Let’s put this system into a graph in a very simple way to better observe the results of the vote.

Considering that Vote positive (P) > Vote negative (N)

We could say that:
P = 9
N = 3

In this graph, we can see that one of the main problems of this rating system would be that what one rates the other has no consequences on the vote received, in other words, there is no room for strategy, therefore there would be no interest or any motivation for the participants to previously meditate their vote.
The final result, in the long term, will be an average of ratings per participant with a margin of error that could be questioned.

Incentive and compensation system

What would happen then if, in order to achieve a fairer outcome for each of participant, we alter the previous system by introducing the possibility that the rating given also has consequences on one’s final result?

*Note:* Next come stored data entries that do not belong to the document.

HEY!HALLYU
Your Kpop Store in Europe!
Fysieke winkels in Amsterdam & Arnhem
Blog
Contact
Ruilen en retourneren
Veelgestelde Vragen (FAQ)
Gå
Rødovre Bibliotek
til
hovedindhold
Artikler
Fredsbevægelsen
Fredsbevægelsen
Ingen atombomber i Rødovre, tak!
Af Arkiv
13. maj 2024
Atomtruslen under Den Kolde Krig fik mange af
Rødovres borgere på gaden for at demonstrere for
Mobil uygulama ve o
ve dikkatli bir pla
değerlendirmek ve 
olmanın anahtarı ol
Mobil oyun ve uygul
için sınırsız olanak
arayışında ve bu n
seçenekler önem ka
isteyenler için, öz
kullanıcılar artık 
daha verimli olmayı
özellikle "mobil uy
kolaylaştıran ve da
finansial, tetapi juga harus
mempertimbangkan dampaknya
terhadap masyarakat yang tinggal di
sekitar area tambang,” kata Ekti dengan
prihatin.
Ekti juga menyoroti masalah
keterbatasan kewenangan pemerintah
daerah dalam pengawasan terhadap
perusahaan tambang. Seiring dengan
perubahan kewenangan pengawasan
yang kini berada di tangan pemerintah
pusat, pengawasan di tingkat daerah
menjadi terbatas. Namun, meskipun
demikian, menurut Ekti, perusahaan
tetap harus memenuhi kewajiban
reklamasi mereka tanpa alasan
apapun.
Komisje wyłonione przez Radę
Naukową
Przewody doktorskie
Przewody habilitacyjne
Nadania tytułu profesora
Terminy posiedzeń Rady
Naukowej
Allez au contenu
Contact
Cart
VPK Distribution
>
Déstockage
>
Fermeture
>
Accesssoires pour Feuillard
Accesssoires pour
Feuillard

As in the example provided at the introduction of the two children who competed for the best portion of french fries, knowing that what the other decides will directly affect us, will make us think better before making a decision.

Let’s add to the values ​​P and N a new value Q = 6 that will be obtained by whoever casts a vote P but receives an N in response. The values, then, would be ordered as follows:
P > Q > N

And therefore the previous matrix would now be the following:

What we are looking for with this new proposal is that if, for example, P1 acted badly and admits it, this one has the possibility of reducing the impact of the probable N rating that he will receive from P2 and, in turn, compensate P2 by guaranteeing him a P vote.

However, we can see that if a participant votes for N, the results that they could receive are 3 and 9, and if they vote for P, they could receive 6 or 9. It is worth asking why, if the best results are obtained by voting for P, someone would vote for what is the opposite.

A participant will always be faced with the possibility of receiving the lowest rating (3) or, at the other extreme, the highest (9). He only has an assumption, to a greater or lesser extent, of what the other participant will vote, but not a certainty. What he is certain about is how to rate the other’s performance while also knowing that there is an incentive on the other side to rate him P and not N, so the probability of voting N and still receiving P is increased.

On the other side, the situation is the same, so both participants must meditate on the decision, appealing to their good judgment. The truth will not be known until after the voting is over.

Of course, we could never foresee a case in which a participant, let’s say P1, acts improperly, and knowing that he will receive a rating N also chooses to vote N unfairly punishing P2 but this will tend to resolve itself.

In the short term, a score of 3 will be unfair for P2 but fair for P1. In the long run, however, P2 will have opportunities to improve his average, but P1 will not unless he changes his course. This irresponsible action on the part of P1 indicates that he does not care about his reputation on the platform and in this way the same system will keep him out unless he changes.

With this, we want to make it clear that the previous proposal does not achieve a perfect system, but one that reduces the burden and the probability of imprudent voting N in order to obtain fairer averages.

Conclusion

Just as it is possible to improve a simple aspect within a product such as a rating system, the concept of fairness could also be considered in other stages and even as a base philosophy at the moment of designing it. The idea that the system itself minimizes or even fully eliminates erroneous results does nothing more than take work and worry away from the user, greatly improving confidence in the product and, of course, their experience with it.